I recently bought a 2gig usb flash drive (a thumb drive) and put some documents on it. When i moved the objects to the trash, i then decided to put music on it. I tried to put 1.5 gigs of music on it, but when i try, it says it dosen't have enough space. I (cmd I) info'd it, said capacity is 1.88 and avaiable is 1.4. I no when i got it, the available was 1.88..so...How would i go about resetting this, to get my full space again. I'm currently using MacOS X 10.3.9. Thx in advance...


----------



## yangster

My Computer > "right click" Removable Disk > Format.
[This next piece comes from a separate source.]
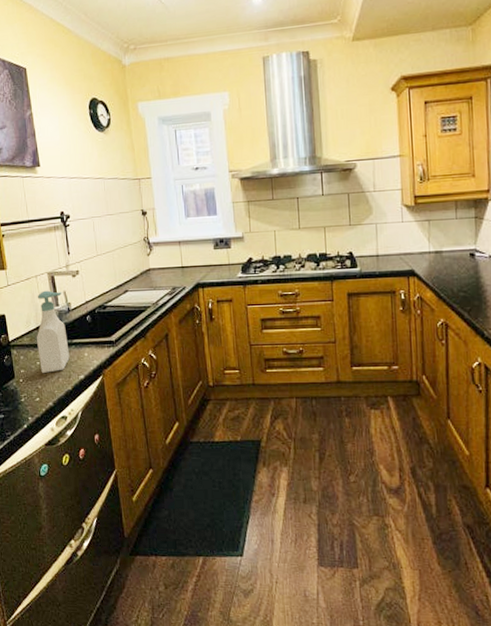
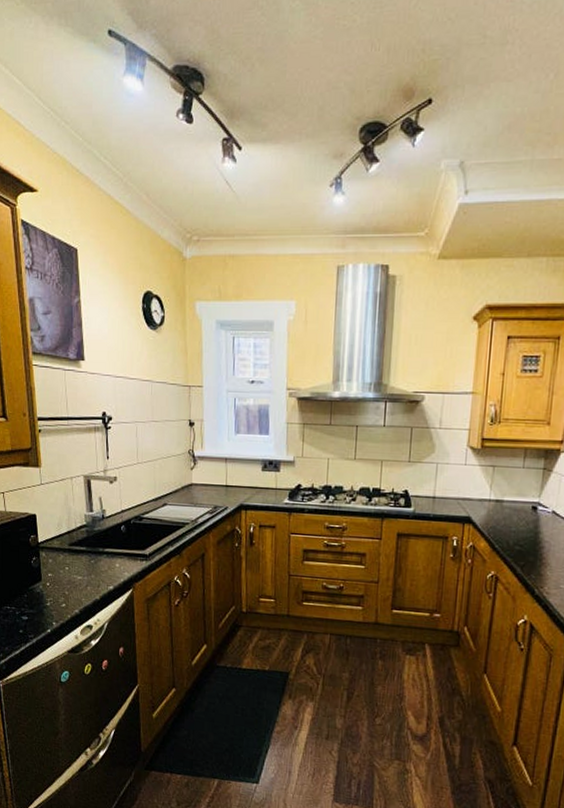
soap bottle: present [37,290,70,373] -> none [67,494,100,580]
Then you should know the rest from there. If the same thing is still happening, then I'm not sure why it's doing that.


----------



## MagGoT_4_liFE

"My computer?" Like i said b4, I'm on OSX 10.3.9.  That's MACintosh. ; )
When I right click on the actuall icon my only options are... "Open" "Get Info" "Color Label" "Eject" "Duplicate" "Make Alias" "Copy" "Disable, Configure, and Attach Folder Actions"

I've looked in the "get Info" part, but that just tells me the available and capacity. I must be missing something simple...


----------



## Burgerbob

Try configure... but many of the people here are Windows people (as i am myself), you may have to try a mac forum.


----------



## MagGoT_4_liFE

Btw, thx, but i've figured it out...
One of the word documents i put on there wasn't on there completly, so it was still reading it's size, but it wasn't showing up. This also somehow saved all the other files' space, but all i did was put a new thing on there, deleted it, and bam, full capacity! Weird...
Thx Again


----------